'2025 marks tentative stability, but structural risks persist'
LCCI President Faheemur Rehman Saigol. Photo (file)
President of the Lahore Chamber of Commerce and Industry (LCCI), Faheemur Rehman Saigol, has described 2025 as a year of gradual economic stability for Pakistan but warned that major structural challenges continue to restrict sustainable growth.
According to a statement issued on Tuesday, Saigol said several economic indicators improved during the year. However, issues including a widening trade deficit, high energy costs, slow investment and a limited tax net remain serious obstacles for the economy.
Emphasising ease of doing business, he said investors require predictable policies and lower costs to invest confidently in domestic industries. He expressed concern over high electricity prices, misuse of statutory regulatory orders and delays in export policy reforms. He also called for bringing exports back under the final tax regime to support exporters.
Saigol said the trade deficit continues to pose a major challenge and requires urgent attention. He welcomed the recent privatisation of Pakistan International Airlines, noting that its acquisition by a Pakistani consortium reflected growing local investor capacity. He added that privatisation of other state-owned enterprises should be pursued.
Reviewing broader trends, he said consistent policies, economic reforms and strong remittance inflows helped improve the business climate and restore confidence for investment, exports and industrial activity.

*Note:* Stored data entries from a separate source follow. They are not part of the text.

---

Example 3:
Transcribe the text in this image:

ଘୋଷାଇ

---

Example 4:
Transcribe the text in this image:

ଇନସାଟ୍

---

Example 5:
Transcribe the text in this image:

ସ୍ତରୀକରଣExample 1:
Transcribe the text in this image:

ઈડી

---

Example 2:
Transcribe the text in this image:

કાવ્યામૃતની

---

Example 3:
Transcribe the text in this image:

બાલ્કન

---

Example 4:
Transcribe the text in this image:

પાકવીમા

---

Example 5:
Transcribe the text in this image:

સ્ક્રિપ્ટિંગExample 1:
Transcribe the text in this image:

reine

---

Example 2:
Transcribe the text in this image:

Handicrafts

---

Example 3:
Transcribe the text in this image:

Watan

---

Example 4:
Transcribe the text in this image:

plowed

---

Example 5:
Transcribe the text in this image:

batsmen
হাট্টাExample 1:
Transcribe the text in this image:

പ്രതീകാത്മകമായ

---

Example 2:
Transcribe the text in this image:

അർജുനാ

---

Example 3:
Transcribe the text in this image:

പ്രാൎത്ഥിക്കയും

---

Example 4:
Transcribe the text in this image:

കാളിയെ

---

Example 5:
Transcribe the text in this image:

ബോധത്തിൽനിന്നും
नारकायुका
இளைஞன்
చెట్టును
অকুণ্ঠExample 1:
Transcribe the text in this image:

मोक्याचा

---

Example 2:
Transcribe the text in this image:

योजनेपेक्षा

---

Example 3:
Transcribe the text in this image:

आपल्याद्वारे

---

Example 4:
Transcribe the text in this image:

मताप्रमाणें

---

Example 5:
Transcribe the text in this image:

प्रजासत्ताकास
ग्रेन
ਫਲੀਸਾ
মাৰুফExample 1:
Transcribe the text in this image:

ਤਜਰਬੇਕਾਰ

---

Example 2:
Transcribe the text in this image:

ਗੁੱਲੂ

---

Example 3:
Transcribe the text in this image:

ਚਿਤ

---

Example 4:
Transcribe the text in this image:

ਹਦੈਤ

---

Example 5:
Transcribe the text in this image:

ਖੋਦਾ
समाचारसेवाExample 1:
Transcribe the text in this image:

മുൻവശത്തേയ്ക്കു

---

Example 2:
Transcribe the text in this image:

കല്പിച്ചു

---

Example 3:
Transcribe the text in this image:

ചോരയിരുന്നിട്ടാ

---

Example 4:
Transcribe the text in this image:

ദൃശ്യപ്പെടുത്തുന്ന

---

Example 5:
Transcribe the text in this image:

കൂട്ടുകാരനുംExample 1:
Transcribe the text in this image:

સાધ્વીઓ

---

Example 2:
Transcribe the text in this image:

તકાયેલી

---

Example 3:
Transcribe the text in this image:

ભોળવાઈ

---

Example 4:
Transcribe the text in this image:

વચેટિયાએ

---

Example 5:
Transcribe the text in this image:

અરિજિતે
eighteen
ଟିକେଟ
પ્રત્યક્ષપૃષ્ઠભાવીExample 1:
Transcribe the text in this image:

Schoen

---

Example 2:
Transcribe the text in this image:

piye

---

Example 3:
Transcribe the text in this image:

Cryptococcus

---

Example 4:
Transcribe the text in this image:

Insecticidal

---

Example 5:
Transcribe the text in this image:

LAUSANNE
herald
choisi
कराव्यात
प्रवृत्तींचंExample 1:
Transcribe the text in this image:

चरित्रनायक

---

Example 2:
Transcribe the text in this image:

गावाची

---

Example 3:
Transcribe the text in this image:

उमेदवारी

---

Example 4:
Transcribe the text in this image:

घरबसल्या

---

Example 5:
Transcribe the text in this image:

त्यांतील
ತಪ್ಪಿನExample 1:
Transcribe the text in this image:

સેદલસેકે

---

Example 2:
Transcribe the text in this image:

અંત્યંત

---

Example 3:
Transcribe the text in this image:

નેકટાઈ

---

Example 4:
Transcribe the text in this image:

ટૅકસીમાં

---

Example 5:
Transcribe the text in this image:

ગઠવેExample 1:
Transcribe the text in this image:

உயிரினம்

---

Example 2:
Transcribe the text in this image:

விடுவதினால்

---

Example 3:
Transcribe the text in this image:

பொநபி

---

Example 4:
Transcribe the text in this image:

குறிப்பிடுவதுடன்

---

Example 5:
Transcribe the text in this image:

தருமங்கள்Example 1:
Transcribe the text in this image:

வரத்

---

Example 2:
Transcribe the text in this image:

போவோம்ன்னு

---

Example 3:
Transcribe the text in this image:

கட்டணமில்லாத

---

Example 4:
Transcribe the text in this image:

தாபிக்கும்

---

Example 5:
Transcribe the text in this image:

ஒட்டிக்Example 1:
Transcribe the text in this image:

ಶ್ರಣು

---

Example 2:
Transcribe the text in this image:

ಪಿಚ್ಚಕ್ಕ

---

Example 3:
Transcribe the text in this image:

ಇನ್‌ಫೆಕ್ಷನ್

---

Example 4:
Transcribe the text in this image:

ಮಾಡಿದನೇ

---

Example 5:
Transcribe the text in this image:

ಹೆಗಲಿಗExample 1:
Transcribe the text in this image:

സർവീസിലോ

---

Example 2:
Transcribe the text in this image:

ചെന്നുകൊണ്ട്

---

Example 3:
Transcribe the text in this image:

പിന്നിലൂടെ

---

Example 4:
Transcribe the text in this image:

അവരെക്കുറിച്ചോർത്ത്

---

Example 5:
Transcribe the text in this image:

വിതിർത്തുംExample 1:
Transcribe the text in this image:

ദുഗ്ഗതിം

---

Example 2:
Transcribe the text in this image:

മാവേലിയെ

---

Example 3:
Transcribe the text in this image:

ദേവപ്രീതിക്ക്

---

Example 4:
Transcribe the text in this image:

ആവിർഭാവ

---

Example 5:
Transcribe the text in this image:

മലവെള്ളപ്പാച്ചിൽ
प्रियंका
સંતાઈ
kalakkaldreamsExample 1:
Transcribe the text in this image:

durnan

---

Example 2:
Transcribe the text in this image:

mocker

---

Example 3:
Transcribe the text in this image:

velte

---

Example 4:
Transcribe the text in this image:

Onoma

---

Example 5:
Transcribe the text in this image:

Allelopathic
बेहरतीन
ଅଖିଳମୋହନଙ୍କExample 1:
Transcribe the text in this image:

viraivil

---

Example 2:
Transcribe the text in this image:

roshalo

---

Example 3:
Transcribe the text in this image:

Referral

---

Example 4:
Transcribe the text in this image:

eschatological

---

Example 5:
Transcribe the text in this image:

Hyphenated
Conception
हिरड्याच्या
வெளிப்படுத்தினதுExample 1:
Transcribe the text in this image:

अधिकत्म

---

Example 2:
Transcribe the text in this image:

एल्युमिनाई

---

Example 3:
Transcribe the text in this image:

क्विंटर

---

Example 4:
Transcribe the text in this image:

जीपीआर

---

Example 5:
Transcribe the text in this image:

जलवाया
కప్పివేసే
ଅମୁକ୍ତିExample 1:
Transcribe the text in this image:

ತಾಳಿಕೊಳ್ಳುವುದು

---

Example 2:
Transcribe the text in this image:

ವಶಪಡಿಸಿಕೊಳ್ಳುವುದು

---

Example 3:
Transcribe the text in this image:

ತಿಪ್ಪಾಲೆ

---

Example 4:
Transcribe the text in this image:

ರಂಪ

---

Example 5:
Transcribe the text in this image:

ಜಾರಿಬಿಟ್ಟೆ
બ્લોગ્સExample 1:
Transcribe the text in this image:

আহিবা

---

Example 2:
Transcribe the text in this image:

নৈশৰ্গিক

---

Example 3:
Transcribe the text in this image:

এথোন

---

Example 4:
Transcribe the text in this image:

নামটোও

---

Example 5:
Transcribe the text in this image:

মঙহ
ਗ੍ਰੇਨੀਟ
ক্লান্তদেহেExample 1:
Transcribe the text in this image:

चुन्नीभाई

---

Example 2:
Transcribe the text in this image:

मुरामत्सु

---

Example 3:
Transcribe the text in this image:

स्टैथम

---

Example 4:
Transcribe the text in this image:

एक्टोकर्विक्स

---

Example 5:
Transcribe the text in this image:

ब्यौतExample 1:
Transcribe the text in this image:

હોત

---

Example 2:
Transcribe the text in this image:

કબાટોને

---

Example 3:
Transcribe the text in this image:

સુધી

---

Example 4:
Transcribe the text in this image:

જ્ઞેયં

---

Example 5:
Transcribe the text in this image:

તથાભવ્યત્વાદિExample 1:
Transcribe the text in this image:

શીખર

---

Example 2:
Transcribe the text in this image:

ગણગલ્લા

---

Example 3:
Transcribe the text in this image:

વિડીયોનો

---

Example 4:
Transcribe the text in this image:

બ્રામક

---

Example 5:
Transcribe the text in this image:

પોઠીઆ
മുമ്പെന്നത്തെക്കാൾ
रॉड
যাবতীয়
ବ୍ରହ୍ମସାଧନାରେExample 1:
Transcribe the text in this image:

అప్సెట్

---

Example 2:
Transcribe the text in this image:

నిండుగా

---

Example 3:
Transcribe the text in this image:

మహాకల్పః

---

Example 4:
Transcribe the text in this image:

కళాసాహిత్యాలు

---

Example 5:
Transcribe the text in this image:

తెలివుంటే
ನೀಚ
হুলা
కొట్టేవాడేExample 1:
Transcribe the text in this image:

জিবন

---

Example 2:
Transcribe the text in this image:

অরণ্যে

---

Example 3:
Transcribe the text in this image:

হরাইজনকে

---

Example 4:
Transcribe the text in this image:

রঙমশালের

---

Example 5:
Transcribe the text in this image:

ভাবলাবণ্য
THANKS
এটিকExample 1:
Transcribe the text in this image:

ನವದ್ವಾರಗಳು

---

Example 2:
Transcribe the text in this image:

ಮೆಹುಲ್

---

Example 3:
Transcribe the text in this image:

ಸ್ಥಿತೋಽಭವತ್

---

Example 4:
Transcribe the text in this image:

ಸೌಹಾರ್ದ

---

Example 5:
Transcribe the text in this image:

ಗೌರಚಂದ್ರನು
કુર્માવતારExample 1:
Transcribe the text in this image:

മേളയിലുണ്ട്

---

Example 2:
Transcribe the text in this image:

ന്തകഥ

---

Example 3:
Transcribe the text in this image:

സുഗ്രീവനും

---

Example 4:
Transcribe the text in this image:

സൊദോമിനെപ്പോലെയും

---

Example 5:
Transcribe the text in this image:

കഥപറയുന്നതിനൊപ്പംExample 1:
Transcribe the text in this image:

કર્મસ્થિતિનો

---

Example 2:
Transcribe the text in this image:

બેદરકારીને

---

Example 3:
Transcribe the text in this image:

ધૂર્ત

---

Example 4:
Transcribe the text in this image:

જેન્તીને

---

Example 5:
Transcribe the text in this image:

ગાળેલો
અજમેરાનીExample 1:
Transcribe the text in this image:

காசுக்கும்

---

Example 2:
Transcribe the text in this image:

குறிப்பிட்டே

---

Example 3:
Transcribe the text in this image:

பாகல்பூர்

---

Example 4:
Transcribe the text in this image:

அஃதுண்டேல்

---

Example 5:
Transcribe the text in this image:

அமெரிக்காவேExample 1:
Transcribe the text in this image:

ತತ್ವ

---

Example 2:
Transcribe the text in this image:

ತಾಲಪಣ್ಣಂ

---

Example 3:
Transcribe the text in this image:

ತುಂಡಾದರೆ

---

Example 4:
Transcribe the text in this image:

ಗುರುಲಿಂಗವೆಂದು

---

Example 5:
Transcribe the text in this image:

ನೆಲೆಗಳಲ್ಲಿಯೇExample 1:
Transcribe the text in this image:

He highlighted that remittances reached about $38.3 billion in FY2024-25, a 26% increase from the previous year, and are expected to approach $42 billion by year-end. Remittances during JulyNovember FY2025-26 exceeded $16 billion, showing over 9% growth year-on-year, according to official data.
Saigol said strong inflows supported foreign exchange reserves, stabilised the rupee and reduced import pressures. He also cited a sharp decline in inflation, with average inflation falling to 4.5% from 23.4% a year earlier, easing pressure on consumers and businesses.
He noted improved market confidence, reflected in the KSE-100 index surpassing 170,000 points, higher foreign exchange reserves and reduced interest rates, which lowered borrowing costs. Despite growth in IT exports, he said investment remained below expectations due to high energy costs. He concluded that lasting growth requires continued reforms in energy, exports and taxation.